Why Rotation Is Not Optional

Every long-lived credential is a liability that compounds over time. The longer a secret is valid, the more copies of it accumulate across systems, scripts, caches, and engineer laptops. Rotation resets that window. Beyond risk reduction, rotation is also how you verify your entire secrets pipeline actually works: if you cannot rotate a credential in production without downtime, your secrets architecture is broken — and you want to discover that during a planned drill, not during a breach response at 3 AM.

The two rotation invariants: (1) The old credential must remain valid for a short overlap window so in-flight requests do not drop. (2) The new credential must be distributed to all consumers before the old one is revoked. Violating either causes an outage. Both are solved by the same tool: a secrets manager that handles the swap atomically and notifies consumers via a lease or watch mechanism.

Rotation Strategies

There is no single rotation strategy that fits all credential types. Match the strategy to the credential lifecycle.

1. TTL-Based Rotation (Dynamic Secrets)

The cleanest model: credentials are generated on-demand and expire automatically. Vault dynamic secrets and AWS IAM roles with short-session STS tokens implement this. There is nothing to rotate because the credential was never meant to last. A database secret with a 1-hour TTL is compromised for at most 1 hour even if it leaks immediately.

2. Scheduled Rotation (Static Secrets)

For credentials that cannot be made dynamic — legacy database passwords, third-party API keys, signing keys — schedule automatic rotation on a calendar. The industry standard is 90 days for API keys and 30 days for database passwords. AWS Secrets Manager and HashiCorp Vault both support rotation schedules with zero-downtime swap logic built in.

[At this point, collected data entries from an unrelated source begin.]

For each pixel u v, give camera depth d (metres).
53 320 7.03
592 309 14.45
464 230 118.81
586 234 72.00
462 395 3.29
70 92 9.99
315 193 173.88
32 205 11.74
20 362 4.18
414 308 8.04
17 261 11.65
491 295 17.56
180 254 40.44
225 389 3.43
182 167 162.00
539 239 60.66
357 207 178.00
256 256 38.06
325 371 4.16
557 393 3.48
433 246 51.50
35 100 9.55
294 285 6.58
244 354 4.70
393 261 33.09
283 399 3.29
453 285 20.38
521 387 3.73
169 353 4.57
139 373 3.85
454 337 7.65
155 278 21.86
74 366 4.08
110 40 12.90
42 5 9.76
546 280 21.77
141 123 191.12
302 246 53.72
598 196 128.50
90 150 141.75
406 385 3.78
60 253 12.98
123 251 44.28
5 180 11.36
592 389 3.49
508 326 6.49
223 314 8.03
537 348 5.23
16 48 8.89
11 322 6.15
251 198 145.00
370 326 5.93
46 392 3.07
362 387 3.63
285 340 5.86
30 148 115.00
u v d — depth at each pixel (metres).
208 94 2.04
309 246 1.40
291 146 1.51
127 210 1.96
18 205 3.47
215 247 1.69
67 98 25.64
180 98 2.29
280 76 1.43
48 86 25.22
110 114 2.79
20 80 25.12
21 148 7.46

# AWS Secrets Manager — enable automatic rotation for a database secret
# Rotation happens via a Lambda function that Secrets Manager invokes

aws secretsmanager rotate-secret \
  --secret-id prod/myapp/db-password \
  --rotation-rules AutomaticallyAfterDays=30 \
  --rotation-lambda-arn arn:aws:lambda:us-east-1:123456789012:function:SecretsManagerRotation

# Check rotation status
aws secretsmanager describe-secret \
  --secret-id prod/myapp/db-password \
  --query '{RotationEnabled:RotationEnabled,LastRotatedDate:LastRotatedDate,NextRotationDate:NextRotationDate}'

# Trigger an immediate rotation (use during incident or drill)
aws secretsmanager rotate-secret \
  --secret-id prod/myapp/db-password \
  --rotate-immediately

# HashiCorp Vault — automated database rotation with zero-downtime swap
vault write database/config/prod-postgres \
  plugin_name=postgresql-database-plugin \
  connection_url="postgresql://{{username}}:{{password}}@prod-db.internal:5432/appdb" \
  allowed_roles="app-role" \
  username="vault-admin" \
  password="initial-root-password"

vault write database/roles/app-role \
  db_name=prod-postgres \
  creation_statements="CREATE ROLE \"{{name}}\" WITH LOGIN ENCRYPTED PASSWORD '{{password}}' VALID UNTIL '{{expiration}}'; GRANT SELECT,INSERT,UPDATE,DELETE ON ALL TABLES IN SCHEMA public TO \"{{name}}\";" \
  default_ttl=1h \
  max_ttl=4h

# Rotate the bootstrap root credential so humans no longer know it
vault write -force database/rotate-root/prod-postgres

# App reads dynamic credentials on demand
vault read database/creds/app-role
# username: v-appservice-xK9mZ   lease_duration: 1h

Zero-Downtime Rotation: The Four-Step Pattern

For any stateful credential (database password, API key), a naive "change the password, update the app" sequence creates a gap that causes dropped requests. The correct four-step pattern eliminates this gap:

Add new credential — create the new password alongside the existing one; both are valid simultaneously at the source.
Distribute new credential — push the new secret to the secrets manager and let consumers pick it up via lease renewal. Wait until all consumers confirm they are using the new credential.
Revoke old credential — once no consumer holds the old credential, invalidate it at the source (database, identity provider, issuing API).
Verify and audit — check audit logs for any access using the old credential during a 15-minute grace window. Alert on any hit; that access is a post-revocation anomaly.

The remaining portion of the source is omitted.